— Work instruction —
Return all the entries word for word, minus the pictures.

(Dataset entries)
_ _ _

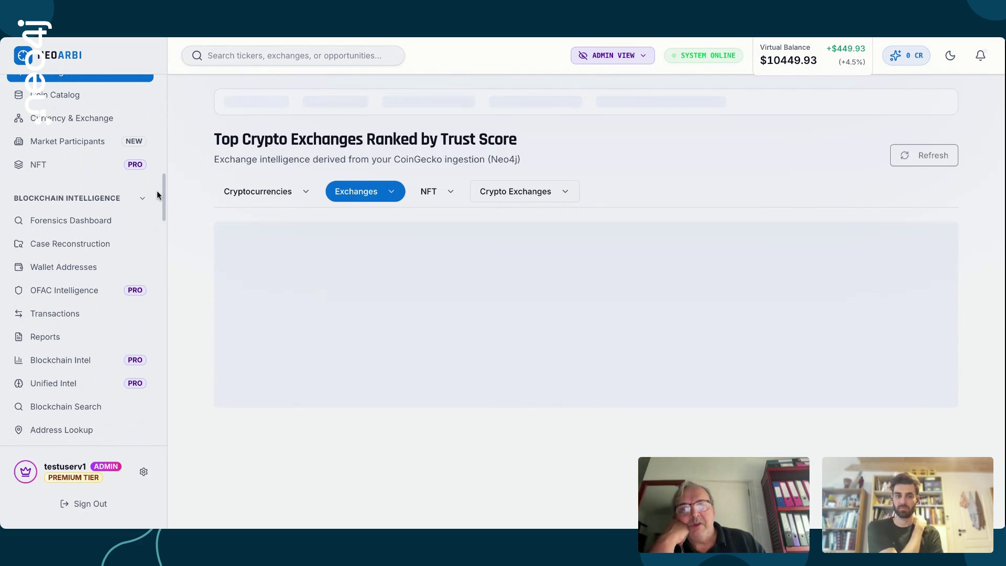
Expand the Regulatory Intelligence group in the sidebar
mouse_move(161, 194)
mouse_down()
mouse_move(162, 183)
mouse_move(163, 209)
mouse_up()
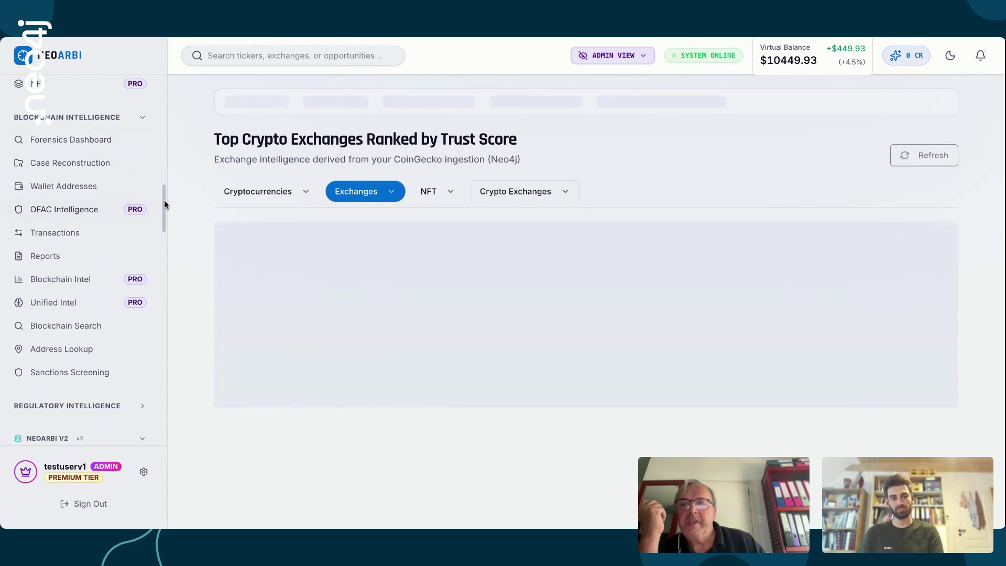
drag(163, 199, 162, 229)
click(155, 229)
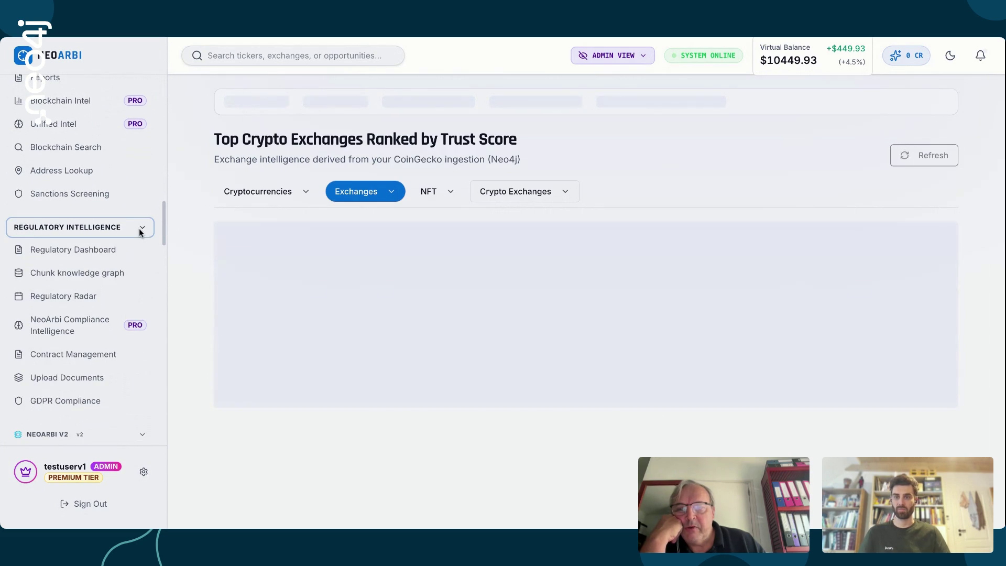
Open Platform Overview under NeoArbi V2 and launch the Crypto Intelligence Agent
drag(165, 224, 163, 264)
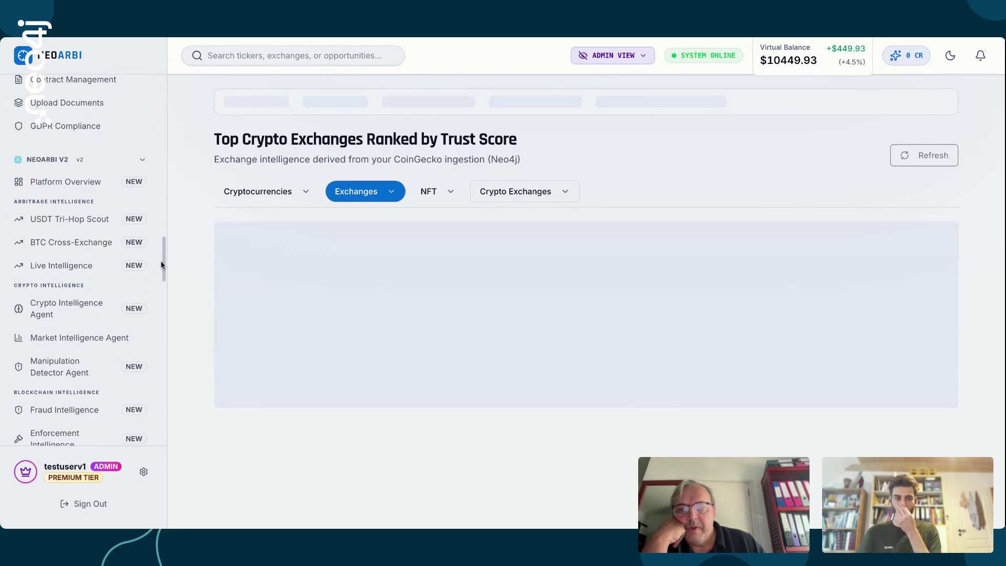
click(55, 187)
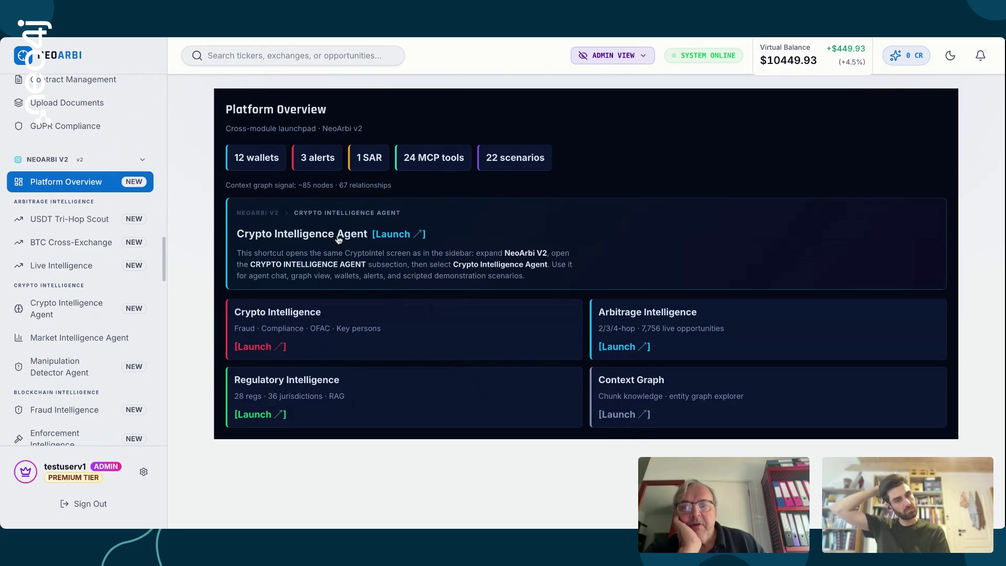
click(384, 237)
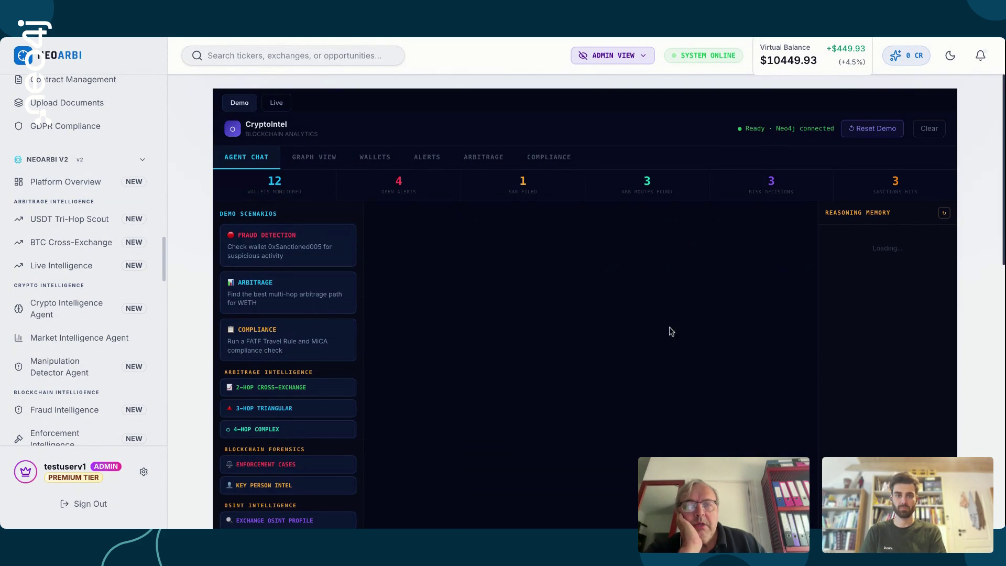
Scroll the CryptoIntel agent screen to review its demo scenarios
mouse_move(1002, 107)
mouse_down()
mouse_move(1000, 154)
mouse_move(1000, 120)
mouse_up()
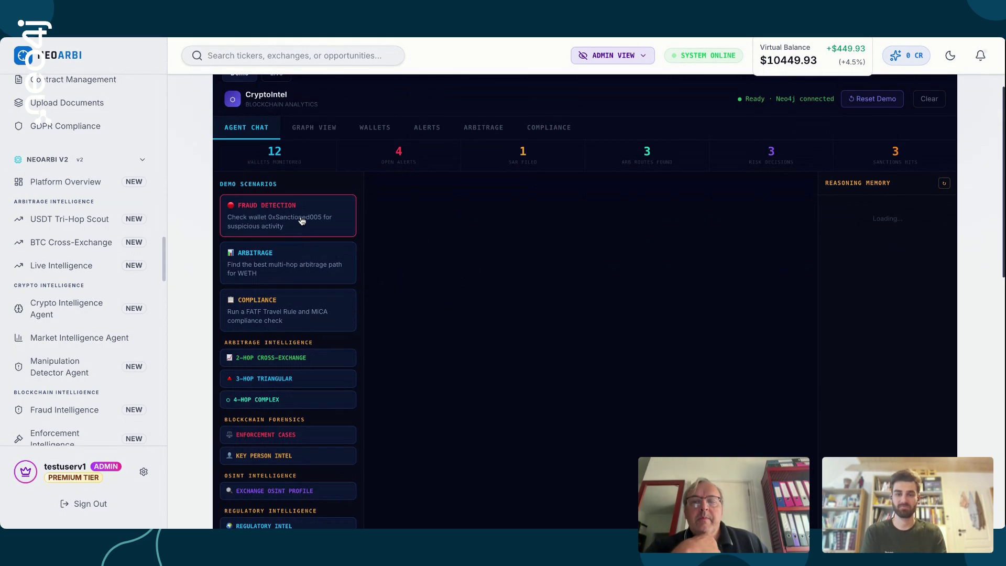
scroll(302, 220, down, 3)
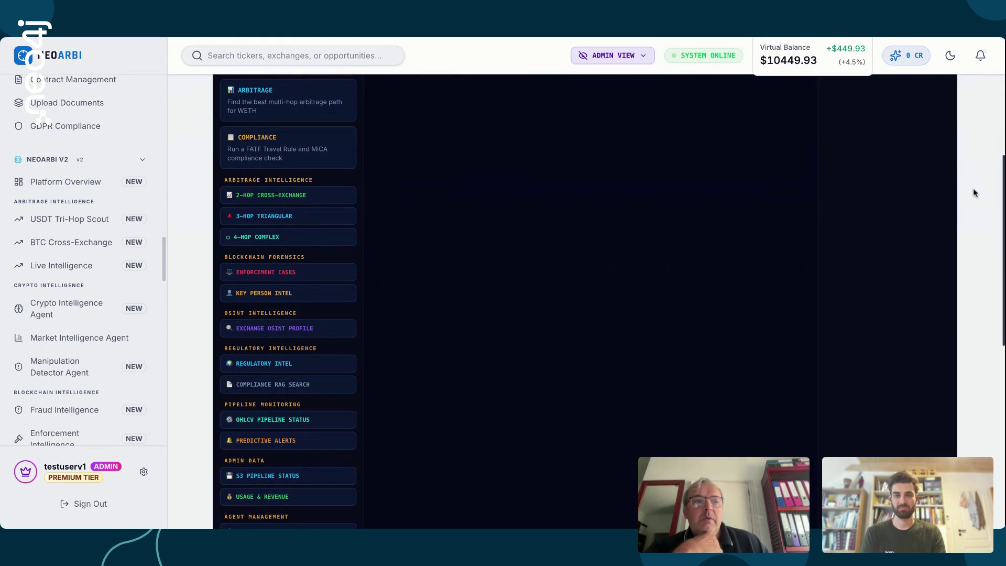
drag(1000, 184, 1003, 102)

_ _ _

— Exercise answer —
Expand the Regulatory Intelligence group in the sidebar
mouse_move(161, 194)
mouse_down()
mouse_move(162, 183)
mouse_move(163, 209)
mouse_up()
drag(163, 199, 162, 229)
click(155, 229)
Open Platform Overview under NeoArbi V2 and launch the Crypto Intelligence Agent
drag(165, 224, 163, 264)
click(55, 187)
click(384, 237)
Scroll the CryptoIntel agent screen to review its demo scenarios
mouse_move(1002, 107)
mouse_down()
mouse_move(1000, 154)
mouse_move(1000, 120)
mouse_up()
scroll(302, 220, down, 3)
drag(1000, 184, 1003, 102)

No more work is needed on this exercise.